AVAILABLE DATA below:

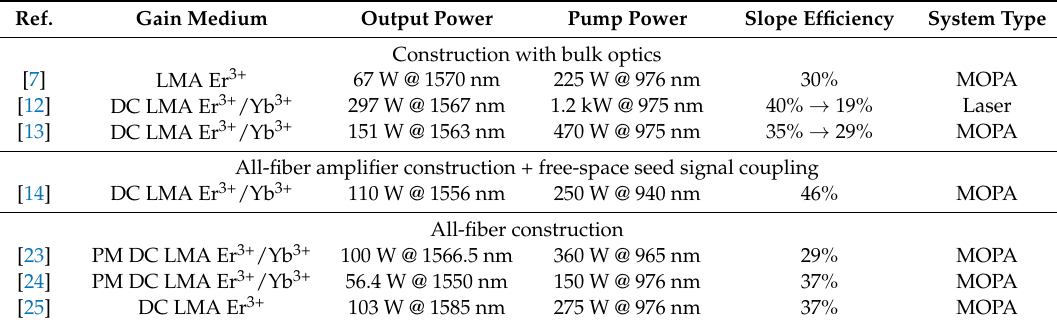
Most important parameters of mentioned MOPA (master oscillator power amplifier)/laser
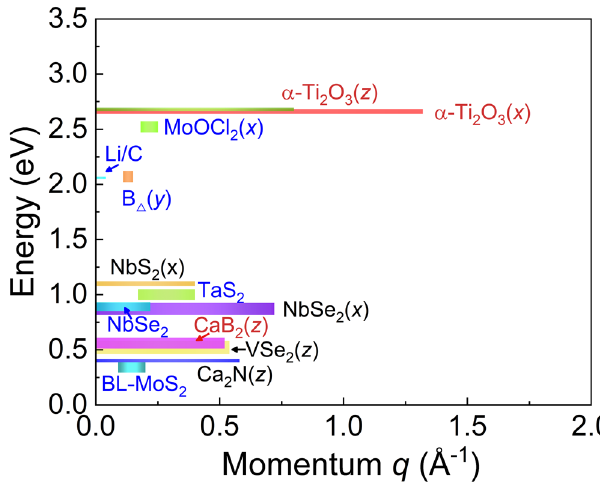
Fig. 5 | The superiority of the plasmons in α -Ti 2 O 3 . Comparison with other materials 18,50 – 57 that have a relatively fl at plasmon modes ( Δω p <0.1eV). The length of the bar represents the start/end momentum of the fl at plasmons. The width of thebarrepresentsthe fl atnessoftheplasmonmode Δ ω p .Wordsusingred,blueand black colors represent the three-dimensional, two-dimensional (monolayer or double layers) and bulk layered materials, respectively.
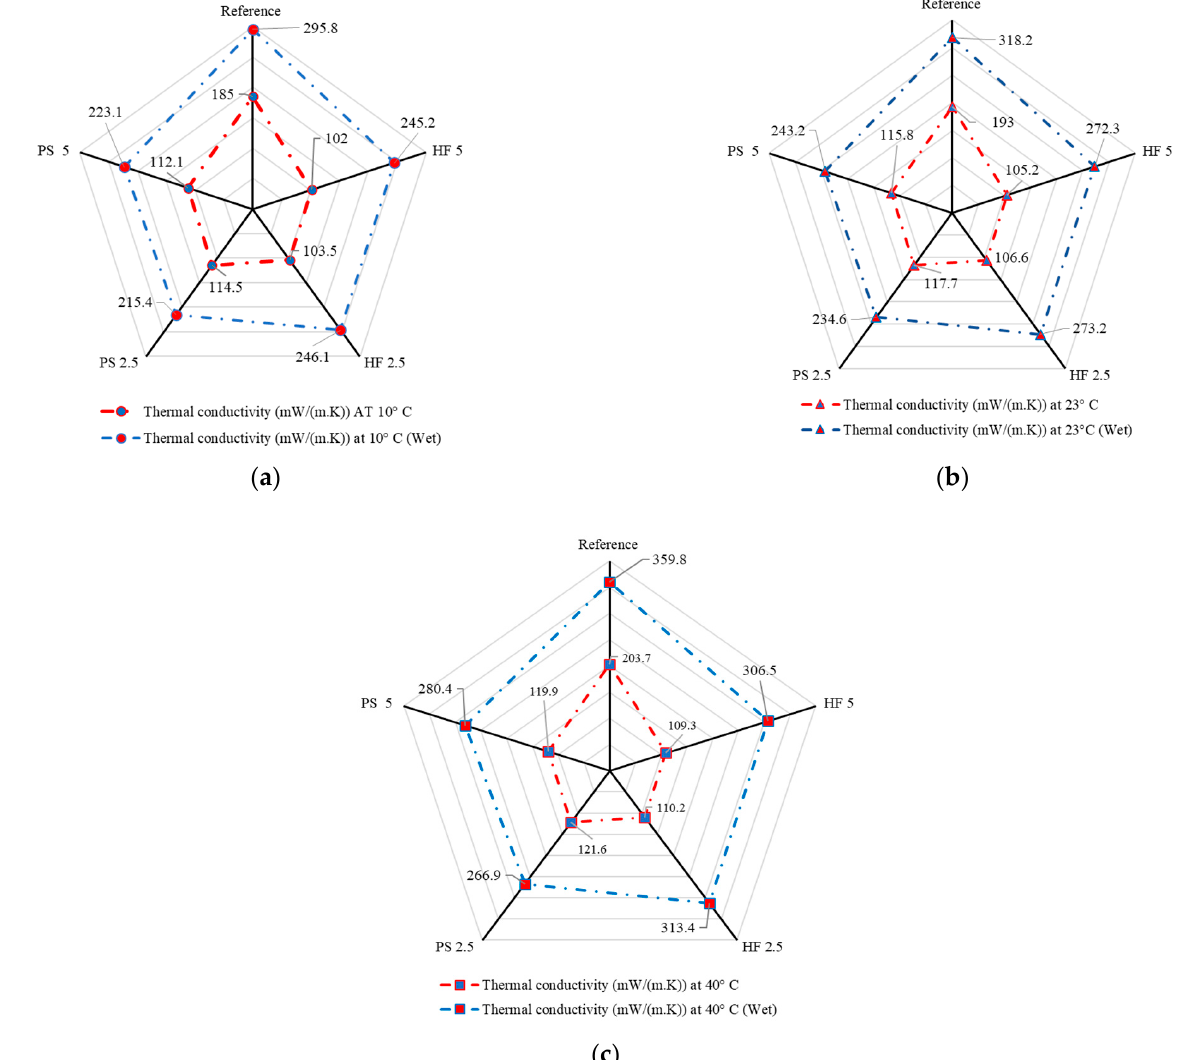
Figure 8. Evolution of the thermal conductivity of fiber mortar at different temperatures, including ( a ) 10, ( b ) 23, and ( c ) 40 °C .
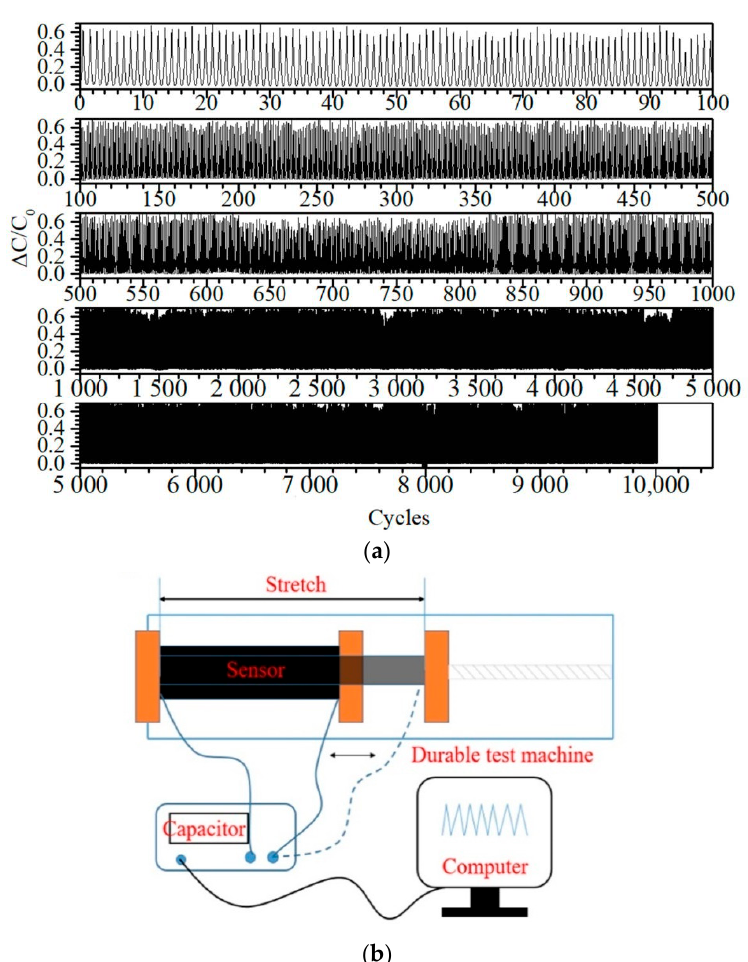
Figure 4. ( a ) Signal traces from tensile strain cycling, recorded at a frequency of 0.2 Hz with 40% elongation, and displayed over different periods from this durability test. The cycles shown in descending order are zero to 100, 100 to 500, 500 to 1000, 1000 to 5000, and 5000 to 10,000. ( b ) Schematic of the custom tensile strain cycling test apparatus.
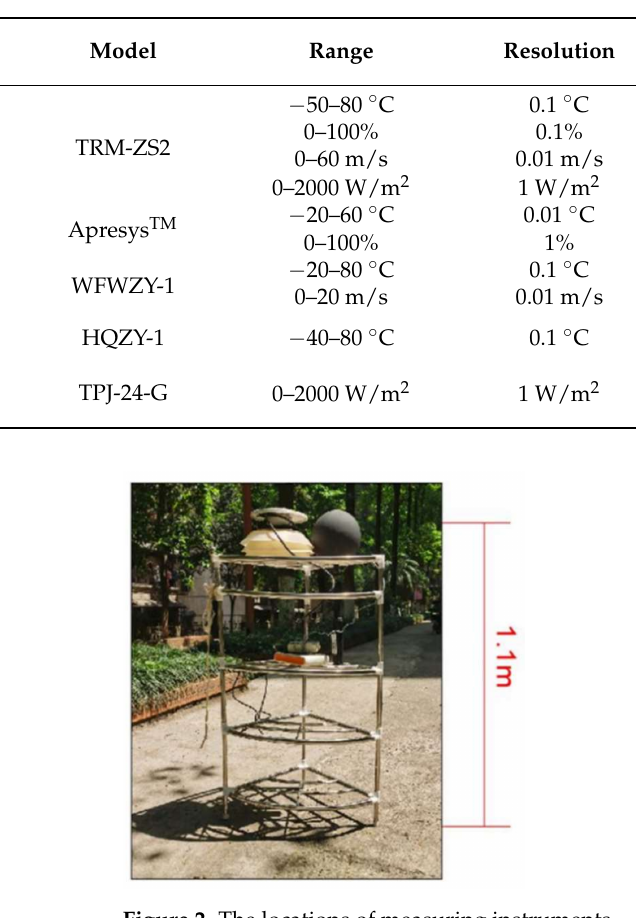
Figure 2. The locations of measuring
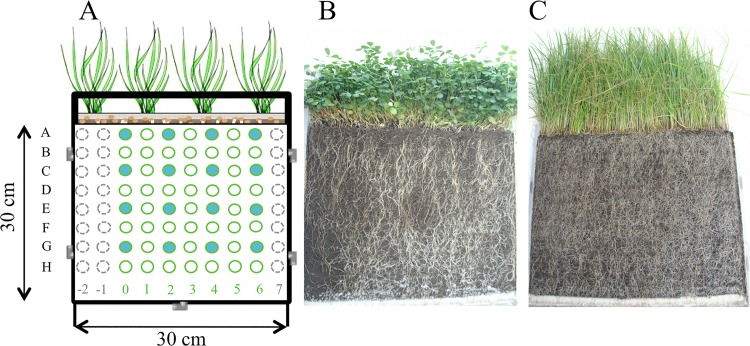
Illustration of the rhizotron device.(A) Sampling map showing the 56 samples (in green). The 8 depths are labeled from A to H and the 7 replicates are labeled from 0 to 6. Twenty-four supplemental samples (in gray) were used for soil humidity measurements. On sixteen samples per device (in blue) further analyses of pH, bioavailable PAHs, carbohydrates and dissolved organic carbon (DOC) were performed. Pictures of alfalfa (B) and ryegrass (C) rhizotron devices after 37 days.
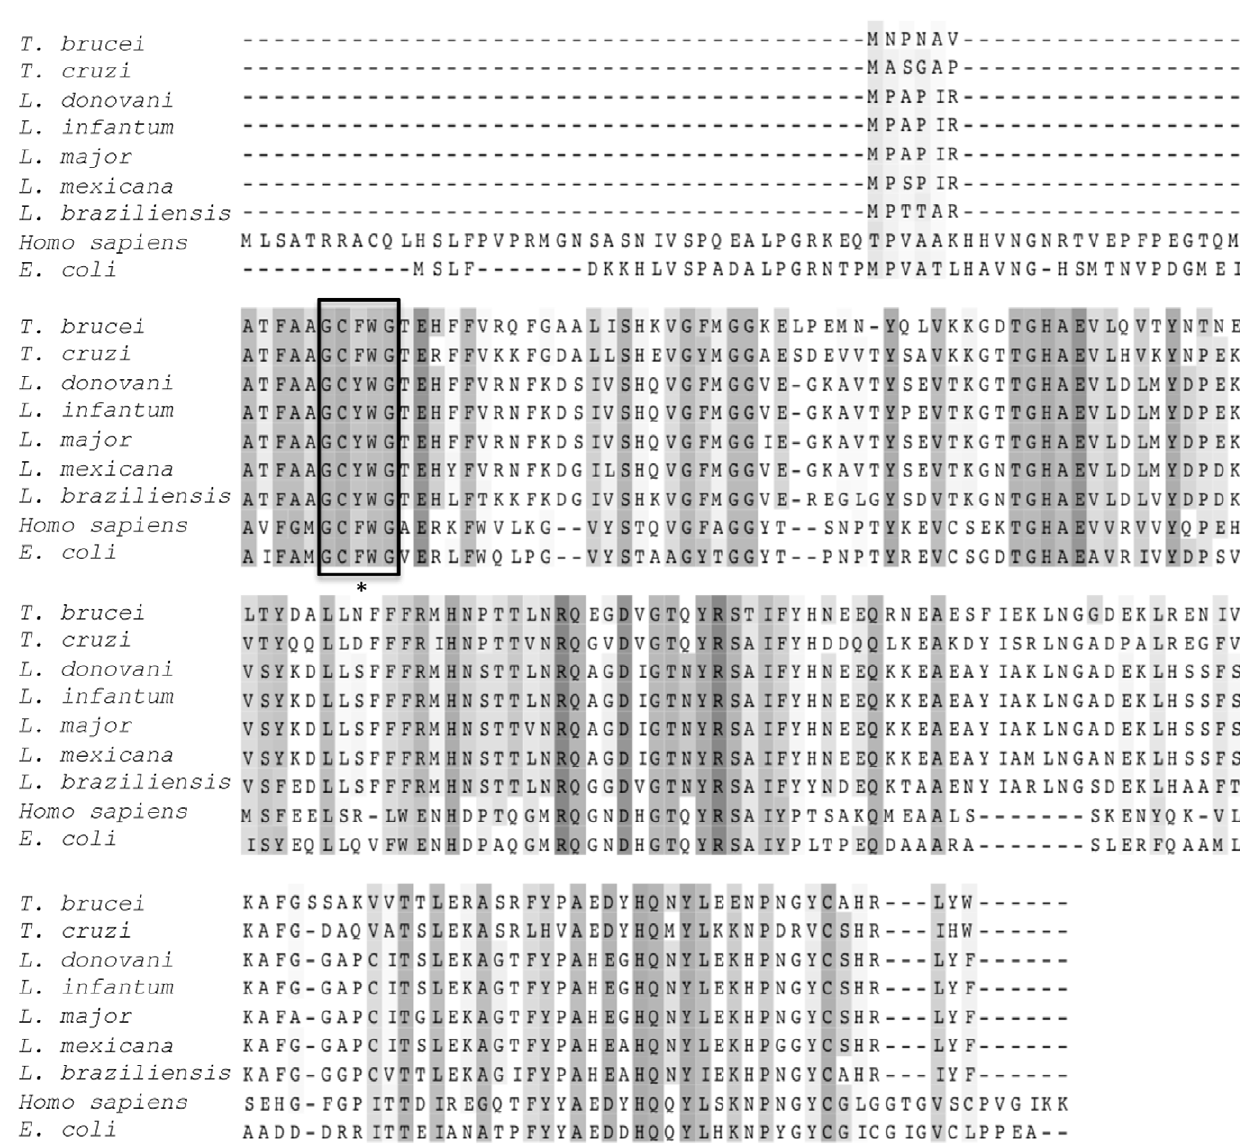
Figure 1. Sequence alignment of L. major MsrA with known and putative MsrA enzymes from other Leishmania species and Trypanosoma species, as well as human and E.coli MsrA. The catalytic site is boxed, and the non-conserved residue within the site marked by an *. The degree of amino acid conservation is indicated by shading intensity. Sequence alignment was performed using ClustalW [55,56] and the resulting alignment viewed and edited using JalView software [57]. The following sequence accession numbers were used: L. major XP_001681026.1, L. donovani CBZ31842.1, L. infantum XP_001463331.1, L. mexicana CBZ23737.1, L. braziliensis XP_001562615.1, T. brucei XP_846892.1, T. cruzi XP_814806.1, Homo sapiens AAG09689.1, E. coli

End of AVAILABLE DATA.

▸ ACTIVITY
Give the lines again word for word, from the start of the records to the line holding "Illustration of the", both included, and leave out any picture.

▸ TASK RESULT
Most important parameters of mentioned MOPA (master oscillator power amplifier)/laser
Fig. 5 | The superiority of the plasmons in α -Ti 2 O 3 . Comparison with other materials 18,50 – 57 that have a relatively fl at plasmon modes ( Δω p <0.1eV). The length of the bar represents the start/end momentum of the fl at plasmons. The width of thebarrepresentsthe fl atnessoftheplasmonmode Δ ω p .Wordsusingred,blueand black colors represent the three-dimensional, two-dimensional (monolayer or double layers) and bulk layered materials, respectively.
Figure 8. Evolution of the thermal conductivity of fiber mortar at different temperatures, including ( a ) 10, ( b ) 23, and ( c ) 40 °C .
Figure 4. ( a ) Signal traces from tensile strain cycling, recorded at a frequency of 0.2 Hz with 40% elongation, and displayed over different periods from this durability test. The cycles shown in descending order are zero to 100, 100 to 500, 500 to 1000, 1000 to 5000, and 5000 to 10,000. ( b ) Schematic of the custom tensile strain cycling test apparatus.
Figure 2. The locations of measuring
Illustration of the rhizotron device.(A) Sampling map showing the 56 samples (in green). The 8 depths are labeled from A to H and the 7 replicates are labeled from 0 to 6. Twenty-four supplemental samples (in gray) were used for soil humidity measurements. On sixteen samples per device (in blue) further analyses of pH, bioavailable PAHs, carbohydrates and dissolved organic carbon (DOC) were performed. Pictures of alfalfa (B) and ryegrass (C) rhizotron devices after 37 days.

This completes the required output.